### Task
Exactly the lines below from the one with "G04 APERTURE END LIST*" up to and including the one with "X120465500Y-55422800D03*" make up the answer, with nothing else added.

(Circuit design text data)
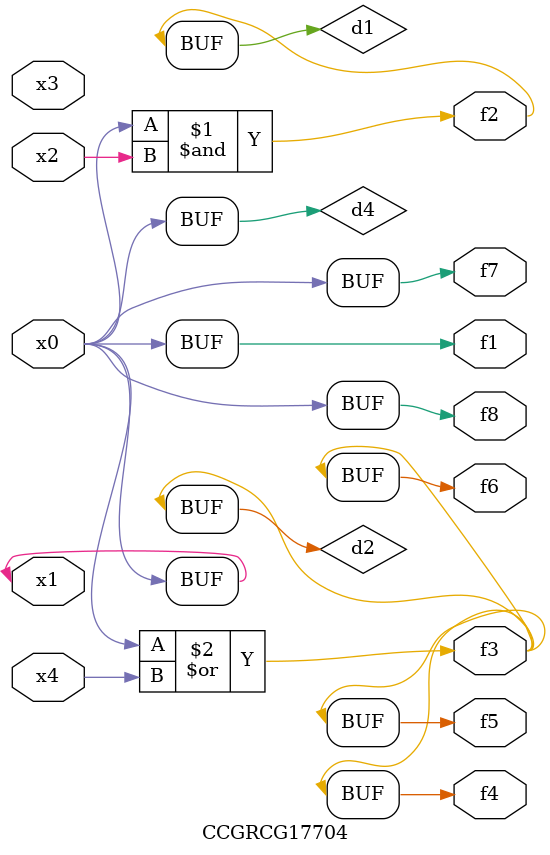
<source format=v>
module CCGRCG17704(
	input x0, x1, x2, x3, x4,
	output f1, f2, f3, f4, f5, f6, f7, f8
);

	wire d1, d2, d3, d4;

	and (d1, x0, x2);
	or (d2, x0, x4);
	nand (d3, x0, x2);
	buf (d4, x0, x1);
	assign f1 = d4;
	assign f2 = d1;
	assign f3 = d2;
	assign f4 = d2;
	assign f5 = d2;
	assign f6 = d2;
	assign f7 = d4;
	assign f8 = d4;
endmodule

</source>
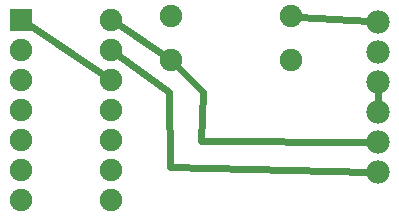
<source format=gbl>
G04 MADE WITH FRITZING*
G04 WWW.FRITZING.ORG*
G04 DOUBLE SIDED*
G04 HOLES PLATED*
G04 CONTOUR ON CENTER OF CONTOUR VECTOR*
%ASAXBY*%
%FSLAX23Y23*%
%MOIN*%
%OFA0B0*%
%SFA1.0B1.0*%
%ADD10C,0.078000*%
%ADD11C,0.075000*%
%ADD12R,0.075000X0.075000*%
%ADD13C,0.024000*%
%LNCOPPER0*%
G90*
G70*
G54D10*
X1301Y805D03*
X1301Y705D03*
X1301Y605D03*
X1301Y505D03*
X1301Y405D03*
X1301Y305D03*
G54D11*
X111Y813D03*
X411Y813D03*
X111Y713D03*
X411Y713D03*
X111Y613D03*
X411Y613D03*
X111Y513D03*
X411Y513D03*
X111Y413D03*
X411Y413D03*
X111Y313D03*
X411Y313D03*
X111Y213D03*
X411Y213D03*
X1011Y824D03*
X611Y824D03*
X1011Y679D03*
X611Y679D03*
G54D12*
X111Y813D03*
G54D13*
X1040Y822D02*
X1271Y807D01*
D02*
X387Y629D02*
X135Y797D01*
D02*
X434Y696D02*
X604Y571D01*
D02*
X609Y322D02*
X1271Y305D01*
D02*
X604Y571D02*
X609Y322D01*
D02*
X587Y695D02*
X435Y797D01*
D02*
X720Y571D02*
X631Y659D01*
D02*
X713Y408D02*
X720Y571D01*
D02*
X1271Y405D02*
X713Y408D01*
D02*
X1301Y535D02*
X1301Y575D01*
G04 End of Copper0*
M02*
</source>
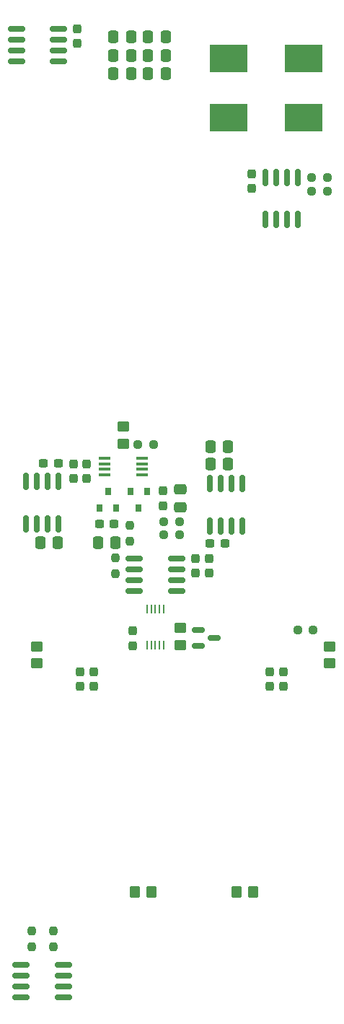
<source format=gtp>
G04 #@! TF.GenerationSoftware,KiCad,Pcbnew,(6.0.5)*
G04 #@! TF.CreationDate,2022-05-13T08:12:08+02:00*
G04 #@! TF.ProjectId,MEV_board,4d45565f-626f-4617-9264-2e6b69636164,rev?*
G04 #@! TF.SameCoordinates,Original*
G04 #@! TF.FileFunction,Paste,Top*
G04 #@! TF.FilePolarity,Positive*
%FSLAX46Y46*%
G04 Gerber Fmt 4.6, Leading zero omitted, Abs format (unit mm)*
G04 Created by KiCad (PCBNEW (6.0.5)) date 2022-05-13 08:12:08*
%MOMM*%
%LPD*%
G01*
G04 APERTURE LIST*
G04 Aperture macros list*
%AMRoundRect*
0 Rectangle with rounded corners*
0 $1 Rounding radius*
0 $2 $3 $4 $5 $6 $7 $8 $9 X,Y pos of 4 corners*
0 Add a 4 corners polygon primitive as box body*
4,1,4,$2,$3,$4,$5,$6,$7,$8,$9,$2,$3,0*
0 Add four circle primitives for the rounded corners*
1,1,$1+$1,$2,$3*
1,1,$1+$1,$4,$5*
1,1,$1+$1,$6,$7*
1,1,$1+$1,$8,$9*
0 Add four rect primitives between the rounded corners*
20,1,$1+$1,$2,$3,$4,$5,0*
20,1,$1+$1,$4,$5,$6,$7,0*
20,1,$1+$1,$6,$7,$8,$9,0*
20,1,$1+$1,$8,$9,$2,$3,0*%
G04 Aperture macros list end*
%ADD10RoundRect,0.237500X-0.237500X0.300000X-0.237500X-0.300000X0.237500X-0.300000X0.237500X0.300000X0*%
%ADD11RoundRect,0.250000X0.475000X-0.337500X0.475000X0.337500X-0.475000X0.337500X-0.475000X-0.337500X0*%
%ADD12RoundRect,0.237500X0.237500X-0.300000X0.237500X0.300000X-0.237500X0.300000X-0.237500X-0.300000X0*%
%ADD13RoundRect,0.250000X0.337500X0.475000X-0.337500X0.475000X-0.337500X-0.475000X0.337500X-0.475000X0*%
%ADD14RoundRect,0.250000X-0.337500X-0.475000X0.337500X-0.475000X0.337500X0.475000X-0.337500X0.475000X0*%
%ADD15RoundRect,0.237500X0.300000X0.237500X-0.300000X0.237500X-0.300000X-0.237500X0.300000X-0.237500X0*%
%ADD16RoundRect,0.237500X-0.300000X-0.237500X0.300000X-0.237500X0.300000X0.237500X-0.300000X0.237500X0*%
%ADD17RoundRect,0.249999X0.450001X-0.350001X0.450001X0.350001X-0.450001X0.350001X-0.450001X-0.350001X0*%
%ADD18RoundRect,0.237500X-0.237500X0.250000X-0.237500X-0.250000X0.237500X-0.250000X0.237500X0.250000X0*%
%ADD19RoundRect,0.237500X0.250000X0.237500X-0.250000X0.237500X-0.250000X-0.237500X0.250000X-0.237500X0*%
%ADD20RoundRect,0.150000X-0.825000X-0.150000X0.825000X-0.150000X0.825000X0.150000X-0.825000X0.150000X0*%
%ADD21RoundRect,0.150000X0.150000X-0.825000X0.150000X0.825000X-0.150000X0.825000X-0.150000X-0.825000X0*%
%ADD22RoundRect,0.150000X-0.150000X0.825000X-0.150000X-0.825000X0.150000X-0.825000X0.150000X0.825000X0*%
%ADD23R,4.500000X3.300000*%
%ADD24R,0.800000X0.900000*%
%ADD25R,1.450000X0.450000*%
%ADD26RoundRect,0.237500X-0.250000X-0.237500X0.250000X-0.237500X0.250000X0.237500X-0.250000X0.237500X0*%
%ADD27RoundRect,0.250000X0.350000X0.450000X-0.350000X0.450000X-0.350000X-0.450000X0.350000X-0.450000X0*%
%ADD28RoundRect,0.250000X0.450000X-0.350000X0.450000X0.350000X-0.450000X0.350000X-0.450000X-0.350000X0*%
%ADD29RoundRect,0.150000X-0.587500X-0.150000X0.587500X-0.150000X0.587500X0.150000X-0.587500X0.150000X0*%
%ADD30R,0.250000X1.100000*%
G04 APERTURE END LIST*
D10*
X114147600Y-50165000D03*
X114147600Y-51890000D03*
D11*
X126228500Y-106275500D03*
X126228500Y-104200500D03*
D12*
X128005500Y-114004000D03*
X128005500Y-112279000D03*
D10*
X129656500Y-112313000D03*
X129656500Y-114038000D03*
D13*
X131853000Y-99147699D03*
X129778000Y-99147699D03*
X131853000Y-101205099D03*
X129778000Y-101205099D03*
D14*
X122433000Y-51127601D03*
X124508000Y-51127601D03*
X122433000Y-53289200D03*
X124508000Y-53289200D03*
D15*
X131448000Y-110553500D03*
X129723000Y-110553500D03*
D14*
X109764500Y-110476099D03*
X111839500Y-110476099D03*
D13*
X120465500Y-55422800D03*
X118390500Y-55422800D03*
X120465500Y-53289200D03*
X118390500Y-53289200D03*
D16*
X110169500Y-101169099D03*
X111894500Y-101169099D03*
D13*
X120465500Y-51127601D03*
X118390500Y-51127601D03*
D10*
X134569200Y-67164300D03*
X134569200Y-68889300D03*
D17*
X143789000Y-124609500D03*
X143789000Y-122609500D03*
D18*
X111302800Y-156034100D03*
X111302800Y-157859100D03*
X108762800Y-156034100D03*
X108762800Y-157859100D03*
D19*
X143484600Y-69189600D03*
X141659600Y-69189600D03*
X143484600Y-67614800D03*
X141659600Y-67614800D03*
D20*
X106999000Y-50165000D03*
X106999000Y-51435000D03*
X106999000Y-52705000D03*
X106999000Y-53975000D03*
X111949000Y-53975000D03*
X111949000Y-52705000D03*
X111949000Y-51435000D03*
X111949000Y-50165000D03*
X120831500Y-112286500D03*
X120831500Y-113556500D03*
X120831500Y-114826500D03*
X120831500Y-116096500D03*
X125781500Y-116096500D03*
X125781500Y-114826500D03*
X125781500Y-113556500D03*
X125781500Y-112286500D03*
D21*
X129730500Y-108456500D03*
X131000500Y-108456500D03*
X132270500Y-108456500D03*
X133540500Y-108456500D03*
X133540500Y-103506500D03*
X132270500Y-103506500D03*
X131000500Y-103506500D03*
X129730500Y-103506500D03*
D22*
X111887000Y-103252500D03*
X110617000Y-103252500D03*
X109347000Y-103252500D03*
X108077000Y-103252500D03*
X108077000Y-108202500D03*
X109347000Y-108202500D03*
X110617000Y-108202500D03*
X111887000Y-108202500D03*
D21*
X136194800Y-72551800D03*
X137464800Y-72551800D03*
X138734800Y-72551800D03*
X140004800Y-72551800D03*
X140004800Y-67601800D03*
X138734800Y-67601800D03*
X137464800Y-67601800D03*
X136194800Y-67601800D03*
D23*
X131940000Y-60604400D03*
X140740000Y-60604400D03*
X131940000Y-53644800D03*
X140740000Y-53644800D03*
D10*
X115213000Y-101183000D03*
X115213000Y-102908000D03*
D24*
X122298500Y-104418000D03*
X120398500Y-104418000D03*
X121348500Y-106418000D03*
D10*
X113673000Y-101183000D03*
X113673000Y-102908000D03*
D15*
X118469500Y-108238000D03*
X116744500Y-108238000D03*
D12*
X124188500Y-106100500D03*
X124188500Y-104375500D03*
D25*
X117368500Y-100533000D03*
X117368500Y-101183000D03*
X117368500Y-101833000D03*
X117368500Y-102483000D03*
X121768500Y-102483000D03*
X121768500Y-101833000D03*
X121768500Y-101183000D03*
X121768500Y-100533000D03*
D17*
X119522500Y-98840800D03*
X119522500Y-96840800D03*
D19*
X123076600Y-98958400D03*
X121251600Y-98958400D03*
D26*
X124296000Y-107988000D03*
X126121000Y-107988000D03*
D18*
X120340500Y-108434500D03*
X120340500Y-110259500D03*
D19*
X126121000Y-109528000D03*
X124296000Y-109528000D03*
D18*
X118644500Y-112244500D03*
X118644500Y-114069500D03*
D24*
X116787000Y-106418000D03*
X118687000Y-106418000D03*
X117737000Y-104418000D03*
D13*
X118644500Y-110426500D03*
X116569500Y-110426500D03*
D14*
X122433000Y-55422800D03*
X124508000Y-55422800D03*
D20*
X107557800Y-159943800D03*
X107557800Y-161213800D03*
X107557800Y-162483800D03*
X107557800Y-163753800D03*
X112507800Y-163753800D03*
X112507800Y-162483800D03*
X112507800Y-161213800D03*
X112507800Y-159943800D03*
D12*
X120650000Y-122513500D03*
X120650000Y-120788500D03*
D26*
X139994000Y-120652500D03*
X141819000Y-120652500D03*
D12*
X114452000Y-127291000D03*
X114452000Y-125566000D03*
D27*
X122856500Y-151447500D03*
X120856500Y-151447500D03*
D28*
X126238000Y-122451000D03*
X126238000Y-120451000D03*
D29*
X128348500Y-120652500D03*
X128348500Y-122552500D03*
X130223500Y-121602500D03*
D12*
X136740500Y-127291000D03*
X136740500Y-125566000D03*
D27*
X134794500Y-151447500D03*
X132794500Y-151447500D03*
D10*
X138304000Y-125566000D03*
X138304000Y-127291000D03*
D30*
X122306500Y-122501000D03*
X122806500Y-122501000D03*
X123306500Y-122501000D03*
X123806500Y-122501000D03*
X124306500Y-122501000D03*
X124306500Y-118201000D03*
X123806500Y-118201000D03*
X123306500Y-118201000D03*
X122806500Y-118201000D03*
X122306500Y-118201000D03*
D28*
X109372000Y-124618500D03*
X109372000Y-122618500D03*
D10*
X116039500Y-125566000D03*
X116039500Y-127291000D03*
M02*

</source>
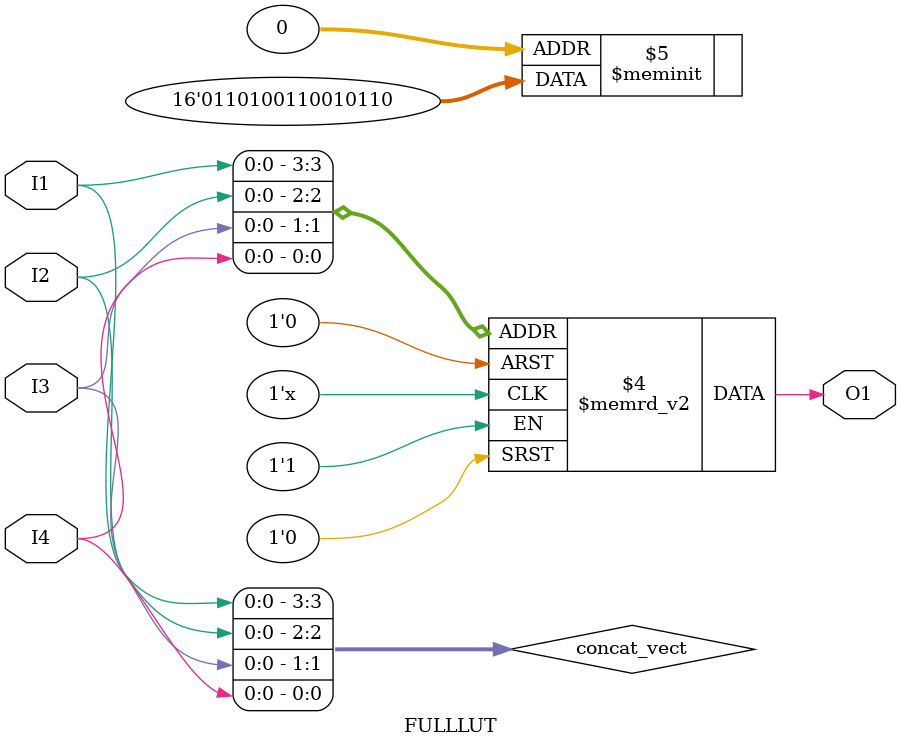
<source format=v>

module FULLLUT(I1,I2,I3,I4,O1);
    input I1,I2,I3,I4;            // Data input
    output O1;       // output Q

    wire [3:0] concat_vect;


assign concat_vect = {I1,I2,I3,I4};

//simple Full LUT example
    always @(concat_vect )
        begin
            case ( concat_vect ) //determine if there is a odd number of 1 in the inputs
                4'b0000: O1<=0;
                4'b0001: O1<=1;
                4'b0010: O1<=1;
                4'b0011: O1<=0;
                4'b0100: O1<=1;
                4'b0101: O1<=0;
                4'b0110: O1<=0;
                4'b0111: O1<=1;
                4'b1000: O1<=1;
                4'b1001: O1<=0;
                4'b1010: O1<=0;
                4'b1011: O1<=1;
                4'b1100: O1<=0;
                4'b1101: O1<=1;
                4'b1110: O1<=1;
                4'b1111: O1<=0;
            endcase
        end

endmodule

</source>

### Answer space
G04 APERTURE END LIST*
D10*
X114147600Y-50165000D03*
X114147600Y-51890000D03*
D11*
X126228500Y-106275500D03*
X126228500Y-104200500D03*
D12*
X128005500Y-114004000D03*
X128005500Y-112279000D03*
D10*
X129656500Y-112313000D03*
X129656500Y-114038000D03*
D13*
X131853000Y-99147699D03*
X129778000Y-99147699D03*
X131853000Y-101205099D03*
X129778000Y-101205099D03*
D14*
X122433000Y-51127601D03*
X124508000Y-51127601D03*
X122433000Y-53289200D03*
X124508000Y-53289200D03*
D15*
X131448000Y-110553500D03*
X129723000Y-110553500D03*
D14*
X109764500Y-110476099D03*
X111839500Y-110476099D03*
D13*
X120465500Y-55422800D03*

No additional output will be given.